Les concessions autoroutières bénéficient d’un mode de calcul des péages particulièrement avantageux et, en complément, de plans d’investissements publics. Ainsi, les tarifs des péages autoroutiers sont revus chaque année au mois de février en fonction d’une formule automatique liée au taux d’inflation dont les effets sont mécaniques. Le gel des tarifs annoncé à grands bruits par Ségolène Royal en 2015… n’a eu, en réalité, puisque par accord avec l’Etat, ce gel a été compensé par des hausses plus importantes que celles prévues dans la formule les exercices suivants.

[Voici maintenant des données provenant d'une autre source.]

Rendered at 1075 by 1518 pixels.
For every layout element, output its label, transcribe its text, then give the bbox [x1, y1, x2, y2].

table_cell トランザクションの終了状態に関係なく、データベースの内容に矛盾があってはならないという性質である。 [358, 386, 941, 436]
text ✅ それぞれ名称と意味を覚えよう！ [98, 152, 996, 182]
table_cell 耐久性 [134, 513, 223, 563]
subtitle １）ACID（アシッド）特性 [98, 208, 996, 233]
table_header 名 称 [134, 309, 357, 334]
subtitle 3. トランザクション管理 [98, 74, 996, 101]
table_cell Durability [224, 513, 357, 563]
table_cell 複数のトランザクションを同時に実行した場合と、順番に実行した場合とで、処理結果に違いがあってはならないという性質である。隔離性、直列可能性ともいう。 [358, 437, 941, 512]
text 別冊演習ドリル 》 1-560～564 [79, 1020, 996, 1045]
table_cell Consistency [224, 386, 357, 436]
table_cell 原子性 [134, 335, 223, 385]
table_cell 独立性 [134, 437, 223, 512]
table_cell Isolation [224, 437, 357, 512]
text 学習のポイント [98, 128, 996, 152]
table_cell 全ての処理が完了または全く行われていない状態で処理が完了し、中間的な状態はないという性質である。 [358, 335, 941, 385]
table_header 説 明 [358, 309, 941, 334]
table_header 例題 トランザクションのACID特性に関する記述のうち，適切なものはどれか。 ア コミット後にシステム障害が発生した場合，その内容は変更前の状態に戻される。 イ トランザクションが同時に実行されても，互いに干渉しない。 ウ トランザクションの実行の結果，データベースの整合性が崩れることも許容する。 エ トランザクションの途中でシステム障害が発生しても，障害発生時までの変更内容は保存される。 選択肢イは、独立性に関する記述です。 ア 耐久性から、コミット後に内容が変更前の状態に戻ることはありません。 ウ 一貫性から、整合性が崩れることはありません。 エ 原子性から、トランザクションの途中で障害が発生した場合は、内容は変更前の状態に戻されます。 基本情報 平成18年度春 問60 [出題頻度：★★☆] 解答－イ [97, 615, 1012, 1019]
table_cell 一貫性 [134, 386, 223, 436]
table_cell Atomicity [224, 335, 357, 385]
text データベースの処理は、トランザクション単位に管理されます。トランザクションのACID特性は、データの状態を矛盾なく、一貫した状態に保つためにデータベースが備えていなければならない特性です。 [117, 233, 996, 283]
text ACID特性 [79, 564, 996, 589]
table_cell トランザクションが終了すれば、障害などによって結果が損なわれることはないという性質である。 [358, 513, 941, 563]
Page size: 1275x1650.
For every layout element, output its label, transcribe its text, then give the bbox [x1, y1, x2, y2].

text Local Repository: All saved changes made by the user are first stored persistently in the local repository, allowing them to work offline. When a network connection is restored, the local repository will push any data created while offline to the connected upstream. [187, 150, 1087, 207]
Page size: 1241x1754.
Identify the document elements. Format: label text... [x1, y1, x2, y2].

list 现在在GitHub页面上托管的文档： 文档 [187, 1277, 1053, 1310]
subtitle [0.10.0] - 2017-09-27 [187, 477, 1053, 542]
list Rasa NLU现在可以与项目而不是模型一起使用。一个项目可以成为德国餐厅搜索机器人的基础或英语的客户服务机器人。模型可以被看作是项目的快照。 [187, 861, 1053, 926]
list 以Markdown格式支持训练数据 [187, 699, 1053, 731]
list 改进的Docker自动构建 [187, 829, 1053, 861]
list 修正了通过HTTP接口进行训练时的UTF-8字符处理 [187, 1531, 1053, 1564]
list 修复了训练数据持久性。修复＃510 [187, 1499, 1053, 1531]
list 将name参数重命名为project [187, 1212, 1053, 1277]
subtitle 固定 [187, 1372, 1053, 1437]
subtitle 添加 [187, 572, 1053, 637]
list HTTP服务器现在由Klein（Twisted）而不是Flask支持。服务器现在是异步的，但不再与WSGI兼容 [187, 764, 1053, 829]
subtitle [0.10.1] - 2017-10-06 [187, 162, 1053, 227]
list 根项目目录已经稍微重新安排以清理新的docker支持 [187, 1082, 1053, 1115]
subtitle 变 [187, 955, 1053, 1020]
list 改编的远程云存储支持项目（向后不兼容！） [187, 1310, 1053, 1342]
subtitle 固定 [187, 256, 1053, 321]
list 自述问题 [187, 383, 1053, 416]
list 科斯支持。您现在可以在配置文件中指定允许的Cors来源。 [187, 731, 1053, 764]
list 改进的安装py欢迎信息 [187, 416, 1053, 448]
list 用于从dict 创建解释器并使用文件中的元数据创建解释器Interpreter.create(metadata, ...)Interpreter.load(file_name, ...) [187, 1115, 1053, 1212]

En outre, ces concessions sont tellement rentables que les grands groupes de BTP cherchent à repousser la date de leur fin tout en restant dans les clous des principes de la concurrence de l’Union Européenne. L’impécuniosité organisée de l’Etat et des collectivités territoriales a servi de levier pour cela : un « plan de relance autoroutier » est signé par l’État français et les sociétés concessionnaires. Les sociétés concessionnaires s’engagent à réaliser de 3,2 milliards d’euros de travaux sur les autoroutes (pour moitié maximum par leurs propres filiales) en échange d’une extension de la durée des concessions entre 2 et 4 ans environ selon les cas… Or, c’est à peu près ce que génère à l’époque une seule année d’exploitation des 4 principaux réseaux autoroutiers en France. L’opération est tout à fait rentable. Mais cela ne s’arrête pas là puisqu’en 2018, l’Etat procède à un nouveau Plan de Relance Autoroutier (initié sous le mandat de F.Hollande) plus modeste de « seulement » 700 millions d’euros à investir par les concessionnaires en échange, cette fois, non d’un allongement des concessions mais d’une hausse des tarifs oscillant entre 0,1% et 0,4% selon les réseaux. Prochainement, l’hypothèse de l’ouverture du réseau routier des nationales à la concessions procède de la logique de l’extension des concessions autoroutières : l’enjeu n’est pas la mise en place de péages sur les routes nationales mais bien qu’en contrepartie d’investissements sur les routes nationales (de plus en plus difficiles à assumer par les collectivités territoriales qui doivent subir une politique d’austérité) les concessions autoroutières se prolongent.
En d’autres termes, le cercle vicieux est « parfait » : les néo-libéraux organise l’incapacité financière de l’Etat en réduisant le plus qu’ils peuvent la taxation du capital qu’ils abreuvent par ailleurs de fonds public, le pouvoir public se décrète dans l’impossibilité de financer des projets d’investissements (où même de définir une politique d’investissements qui fasse sens écologiquement) et s’en remet à un secteur privé qui est capable de financer ces investissements en échange de la captation de profits faramineux. En termes économiques et écologique, il est grand temps de reprendre le contrôle sur une politique de transport abordée de manière globale.